The charging regime for the UK’s electricity system is “no longer fit for purpose”, according to a new report from Energy UK.

The trade body said that the current system was drawn up 20 years ago, when large power stations were connected to the transmission system and customers were connected to the distribution system.

But the membership organisation pointed out that the charging regime is now out-of-date and doesn’t take into account distributed generation. The report called for a holistic review of the charging system. It comes as Ofgem looks at changing some of the benefits which embedded generators connected to the distribution system receive.

‘Not fit for purpose’

Energy UK said: “The current charging system is no longer fit for purpose.

“Ensuring the charging arrangements are appropriate for today’s energy system is important to allow for efficient investment and fair charging for customers.

“There are short-term changes that may improve the current charging regime but it is important that a holistic review of all charging issues is carried out in the near future.”

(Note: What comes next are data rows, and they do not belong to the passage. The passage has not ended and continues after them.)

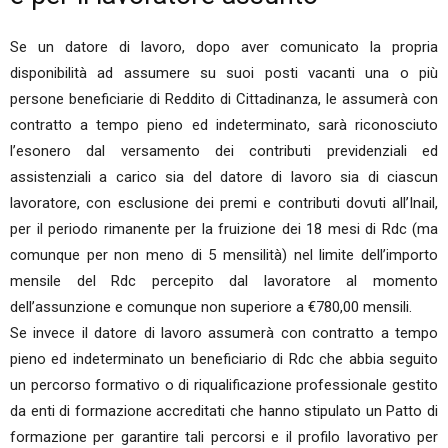
Se un datore di lavoro, dopo aver comunicato la propria
disponibilità ad assumere su suoi posti vacanti una o più
persone beneficiarie di Reddito di Cittadinanza, le assumerà con
contratto a tempo pieno ed indeterminato, sarà riconosciuto
l’esonero dal versamento dei contributi previdenziali ed
assistenziali a carico sia del datore di lavoro sia di ciascun
lavoratore, con esclusione dei premi e contributi dovuti all’Inail,
per il periodo rimanente per la fruizione dei 18 mesi di Rdc (ma
comunque per non meno di 5 mensilità) nel limite dell’importo
mensile del Rdc percepito dal lavoratore al momento
dell’assunzione e comunque non superiore a €780,00 mensili.
Se invece il datore di lavoro assumerà con contratto a tempo
pieno ed indeterminato un beneficiario di Rdc che abbia seguito
un percorso formativo o di riqualificazione professionale gestito
da enti di formazione accreditati che hanno stipulato un Patto di
formazione per garantire tali percorsi e il profilo lavorativo per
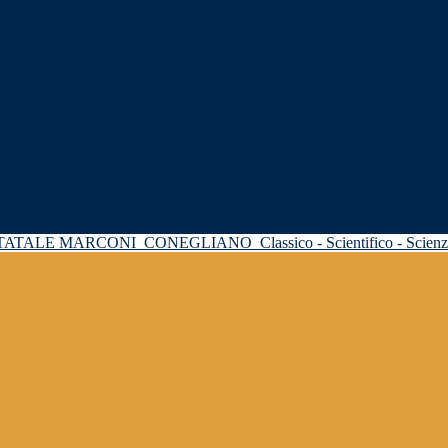
STATALE MARCONI
CONEGLIANO
Classico - Scientifico - Scie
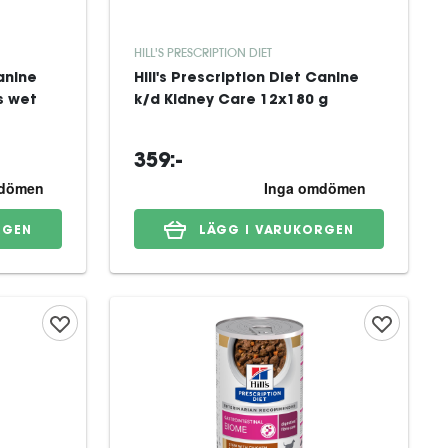
HILL'S PRESCRIPTION DIET
Canine
Hill's Prescription Diet Canine
s wet
k/d Kidney Care 12x180 g
359:-
RGEN
LÄGG I VARUKORGEN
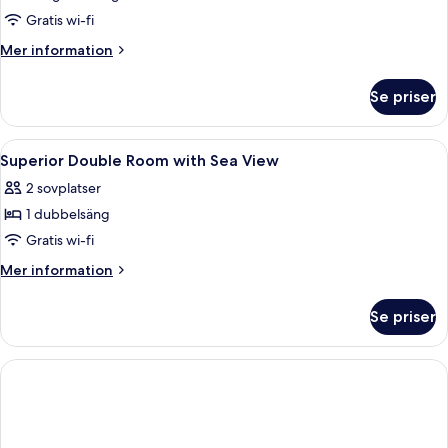
Gratis wi-fi
Mer
Mer information
information
om
Se priser
Deluxe-
rum
-
Öppna
Sängtillbehör av högsta kvalitet och 
1
balkong
Superior Double Room with Sea View
alla
-
2 sovplatser
havsutsikt
foton
1 dubbelsäng
för
Superior
Gratis wi-fi
Double
Mer
Mer information
Room
information
om
with
Se priser
Superior
Sea
Double
View
Room
with
Sea
View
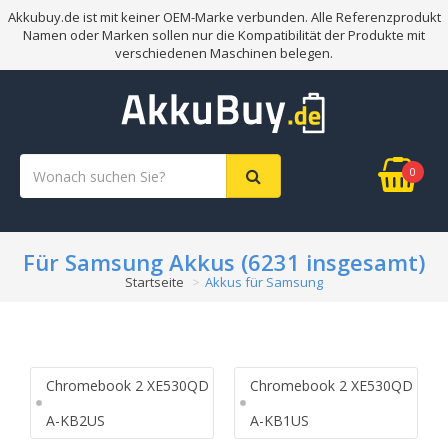
Akkubuy.de ist mit keiner OEM-Marke verbunden. Alle Referenzprodukt
Namen oder Marken sollen nur die Kompatibilität der Produkte mit
verschiedenen Maschinen belegen.
0
Für Samsung Akkus (6231 insgesamt)
Startseite
Akkus für Samsung
Chromebook 2 XE530QD
Chromebook 2 XE530QD
A-KB2US
A-KB1US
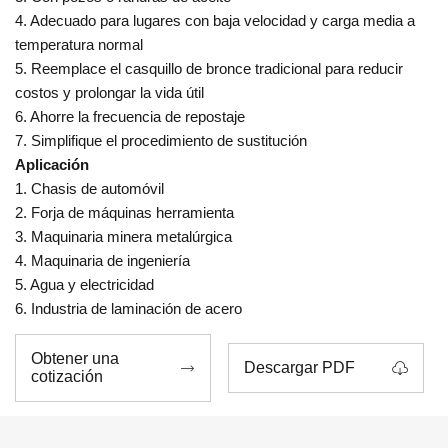
4. Adecuado para lugares con baja velocidad y carga media a
temperatura normal
5. Reemplace el casquillo de bronce tradicional para reducir
costos y prolongar la vida útil
6. Ahorre la frecuencia de repostaje
7. Simplifique el procedimiento de sustitución
Aplicación
1. Chasis de automóvil
2. Forja de máquinas herramienta
3. Maquinaria minera metalúrgica
4. Maquinaria de ingeniería
5. Agua y electricidad
6. Industria de laminación de acero
Obtener una
Descargar PDF


cotización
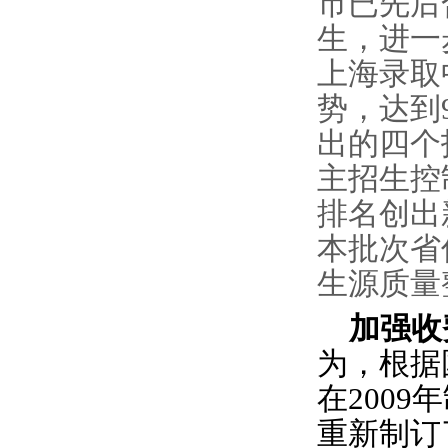
市已先后
生，进一
上海录取
势，达到9
出的四个
主招生控
排名创出
本批次省
生源质量
加强收
为，根据
在200
重新制订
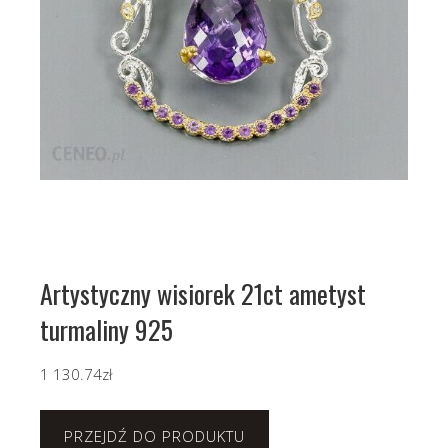
Artystyczny wisiorek 21ct ametyst
turmaliny 925
1 130.74
zł
PRZEJDŹ DO PRODUKTU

Meanwhile a new research report by Cornwall Energy into embedded benefits has highlighted “significant concerns” that the current process will result in “ill-considered changes that could have wide-ranging unintended consequences”.

Cornwall Energy chairman Nigel Cornwall said: "Many small-scale generators of less than 100MW depend on triad benefit payments. Arbitrarily reducing them in response to governmental pressure will cause significant customer detriment. Over the short term, there will be reduced security of supply, and over the longer-term capacity market prices and the costs of balancing the electricity system could increase significantly.

"In 2011 Ofgem said it would take an in-depth look at the complex issues surrounding distribution-connected generation but it has so far failed to do so. Instead it is seeking change but is focussing on a single market distortion. We see a much more complex and potentially dangerous position than Ofgem from rushed changes."